4. Select Polygons by Location

For the next example our goal is to select all Philadelphia census tracts within a range of 2 kilometers from the city center.

Think about this for a moment – what might be the steps you’d follow?

## How about:

# 1. Get the census tract polygons.
# 2. Find the Philadelphia city center coordinates.
# 3. Create a buffer around the city center point.
# 4. Select all census tract polygons that intersect with the center buffer

Spatial operations with sp

In order to perform those operations on an sp object we will need to make use of an additional another library, called rgeos. Make sure you have it loaded.

Exercise 4

  1. Get the census tract polygons.
    We got those.
    We will reuse philly_sp for the census tract polygons.

  2. Find the Philadelphia city center coordinates.
    Ok.
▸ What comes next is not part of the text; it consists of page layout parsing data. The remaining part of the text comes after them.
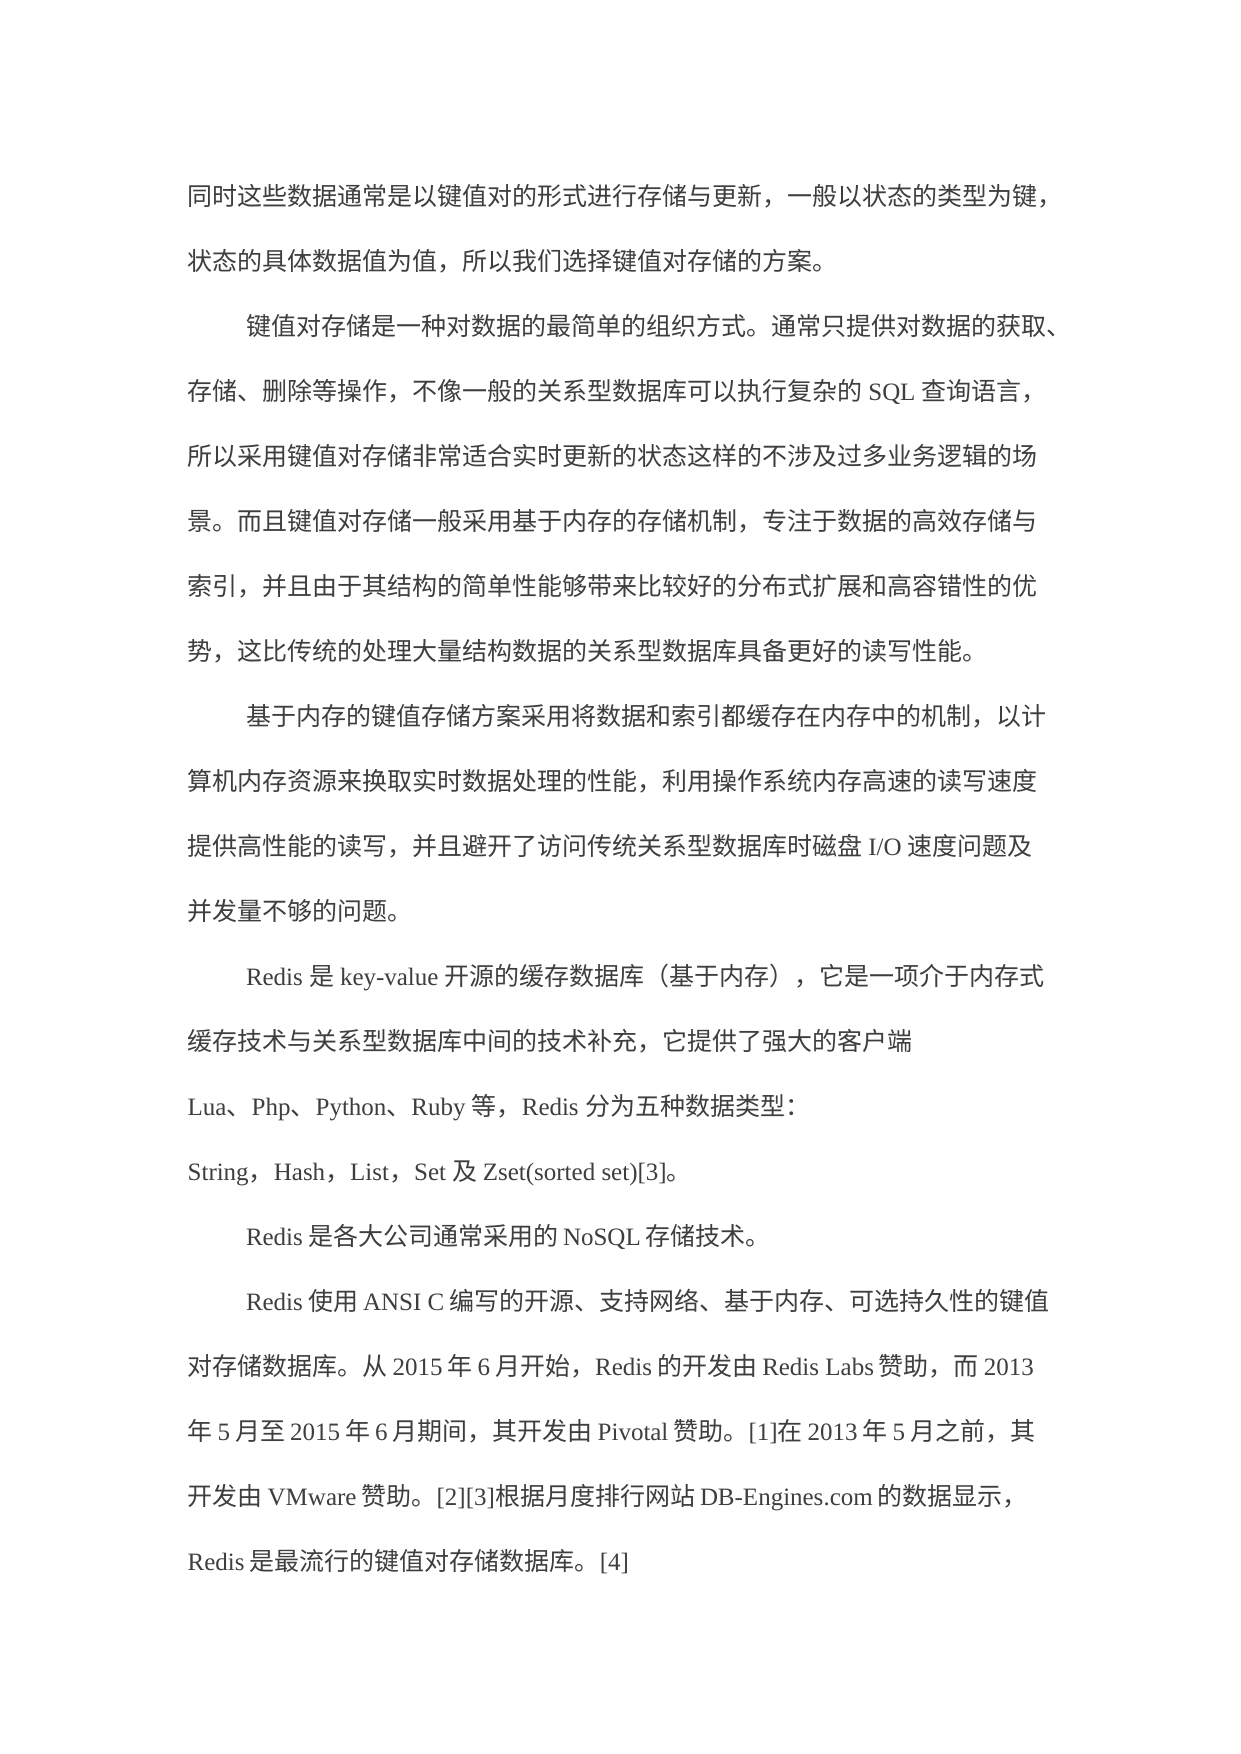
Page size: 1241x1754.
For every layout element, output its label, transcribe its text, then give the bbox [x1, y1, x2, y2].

text Redis是各大公司通常采用的NoSQL存储技术。 [187, 1202, 1053, 1267]
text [187, 162, 1053, 292]
text Redis 是 key-value 开源的缓存数据库（基于内存），它是一项介于内存式缓存技术与关系型数据库中间的技术补充，它提供了强大的客户端 Lua、Php、Python、Ruby 等，Redis 分为五种数据类型：String，Hash，List，Set 及 Zset(sorted set)[3]。 [187, 942, 1053, 1202]
text 基于内存的键值存储方案采用将数据和索引都缓存在内存中的机制，以计算机内存资源来换取实时数据处理的性能，利用操作系统内存高速的读写速度提供高性能的读写，并且避开了访问传统关系型数据库时磁盘 I/O 速度问题及并发量不够的问题。 [187, 682, 1053, 942]
text 键值对存储是一种对数据的最简单的组织方式。通常只提供对数据的获取、存储、删除等操作，不像一般的关系型数据库可以执行复杂的 SQL 查询语言，所以采用键值对存储非常适合实时更新的状态这样的不涉及过多业务逻辑的场景。而且键值对存储一般采用基于内存的存储机制，专注于数据的高效存储与索引，并且由于其结构的简单性能够带来比较好的分布式扩展和高容错性的优势，这比传统的处理大量结构数据的关系型数据库具备更好的读写性能。 [187, 292, 1053, 682]
text Redis使用ANSI C编写的开源、支持网络、基于内存、可选持久性的键值对存储数据库。从2015年6月开始，Redis的开发由Redis Labs赞助，而2013年5月至2015年6月期间，其开发由Pivotal赞助。[1]在2013年5月之前，其开发由VMware赞助。[2][3]根据月度排行网站DB-Engines.com的数据显示，Redis是最流行的键值对存储数据库。[4] [187, 1267, 1053, 1592]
I will tell you:
    Lat is 39.95258 and Lon is -75.16522. This is in WGS84.
    With this information, create a SpatialPoints object named philly_ctr.
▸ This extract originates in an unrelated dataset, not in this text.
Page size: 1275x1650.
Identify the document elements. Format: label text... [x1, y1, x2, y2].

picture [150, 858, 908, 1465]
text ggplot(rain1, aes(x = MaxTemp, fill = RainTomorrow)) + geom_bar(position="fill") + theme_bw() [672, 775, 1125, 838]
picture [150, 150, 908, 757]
coords <- data.frame(x = -75.16522, y = 39.95258) # set the coordinates
prj <- CRS("+proj=longlat +ellps=WGS84 +datum=WGS84 +no_defs") # the projection string for WGS84
philly_ctr <- SpatialPoints(coords, proj4string = prj) # create the spatialPoints
  1. Create a buffer around the city center point.
    Here is where we will use the gBuffer() function from the rgeos package. For this purpose we will need to provide two arguments: the sp object and the width of the buffer, which is assumed to be in map units. The function returns a SpatialPolygons object to you with the buffer - name it philly_buf.
    So your command would look something like

    philly_buf <- gBuffer(the_spatial_point_object, width = a_number_here)

    Now – before you create this buffer, think about what you need to do to philly_ctr before you proceed.
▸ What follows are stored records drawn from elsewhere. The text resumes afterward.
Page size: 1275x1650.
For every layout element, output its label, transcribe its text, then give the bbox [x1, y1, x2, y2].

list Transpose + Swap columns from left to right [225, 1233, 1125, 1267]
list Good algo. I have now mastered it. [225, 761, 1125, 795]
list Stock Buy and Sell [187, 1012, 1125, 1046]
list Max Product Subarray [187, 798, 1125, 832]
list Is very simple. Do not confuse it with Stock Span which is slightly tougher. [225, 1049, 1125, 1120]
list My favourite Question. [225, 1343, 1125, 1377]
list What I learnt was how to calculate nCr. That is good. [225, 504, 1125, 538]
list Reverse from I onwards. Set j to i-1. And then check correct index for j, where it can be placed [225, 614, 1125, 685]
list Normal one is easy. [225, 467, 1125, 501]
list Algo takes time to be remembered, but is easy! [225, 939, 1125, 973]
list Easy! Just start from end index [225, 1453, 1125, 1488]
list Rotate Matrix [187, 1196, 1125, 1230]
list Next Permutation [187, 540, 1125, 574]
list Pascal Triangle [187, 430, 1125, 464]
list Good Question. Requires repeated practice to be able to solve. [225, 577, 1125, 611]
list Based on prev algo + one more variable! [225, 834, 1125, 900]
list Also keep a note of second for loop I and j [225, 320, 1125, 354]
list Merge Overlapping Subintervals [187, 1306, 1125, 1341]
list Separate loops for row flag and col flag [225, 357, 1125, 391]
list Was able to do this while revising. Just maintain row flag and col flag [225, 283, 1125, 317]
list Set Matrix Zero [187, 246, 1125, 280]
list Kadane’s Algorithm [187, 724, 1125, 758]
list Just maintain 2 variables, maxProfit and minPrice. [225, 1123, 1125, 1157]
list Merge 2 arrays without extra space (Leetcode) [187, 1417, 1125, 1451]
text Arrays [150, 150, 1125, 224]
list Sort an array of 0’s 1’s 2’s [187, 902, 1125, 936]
philly_ctr_aea <- spTransform(philly_ctr, CRS(proj4string(philly_sp))) # reproject!!
philly_buf <- gBuffer(philly_ctr_aea, width=2000)  # create buffer around center
  1. Select all census tract polygons that intersect with the center buffer
    We will use the gIntersects() function from the rgeos package for this. The function tests if two geometries (let’s name them spgeom1 and spgeom2) have points in common or not. gIntersects returns TRUE if spgeom1 and spgeom2 have at least one point in common.
    Here is where we determine if the census tracts fall within the buffer. In addition to our two sp objects (philly_buf and philly_sp) we need to provide one more argument, byid. It determines if the function should be applied across ids (TRUE) or the entire object (FALSE) for spgeom1 and spgeom2. The default setting is FALSE. Since we want to compare every single census tract polygon in our philly_sp object we need to set it to TRUE.
    What class of object does gIntersects() return and what is its structure?
    How can you use it to select the desired polygons?
philly_buf_intersects <-  gIntersects (philly_buf, philly_sp, byid=TRUE) # determine which census tracts intersect with the buffer

# subset
philly_sel <- philly_sp[as.vector(philly_buf_intersects),]
  1. Plot philly, the selected polygons and the buffer. Below you can see it all put together.
philly_sp <- readOGR("/Users/cengel/Desktop/RSpatialDataOps/Philly/", "PhillyTotalPopHHinc", verbose = F) 
coords <- data.frame(x = -75.16522, y = 39.95258)
philly_ctr <- SpatialPoints(coords, proj4string = CRS("+proj=longlat +ellps=WGS84 +datum=WGS84 +no_defs")) 
philly_ctr_aea <- spTransform(philly_ctr, CRS(proj4string(philly_sp))) 
philly_buf <- gBuffer(philly_ctr_aea, width=2000)
philly_buf_intersects <-  gIntersects (philly_buf, philly_sp, byid=TRUE)
philly_sel <- philly_sp[as.vector(philly_buf_intersects),]
plot (philly_sp, border="#aaaaaa")
plot (philly_sel, add=T, col="red") 
plot (philly_buf, add=T, lwd = 2)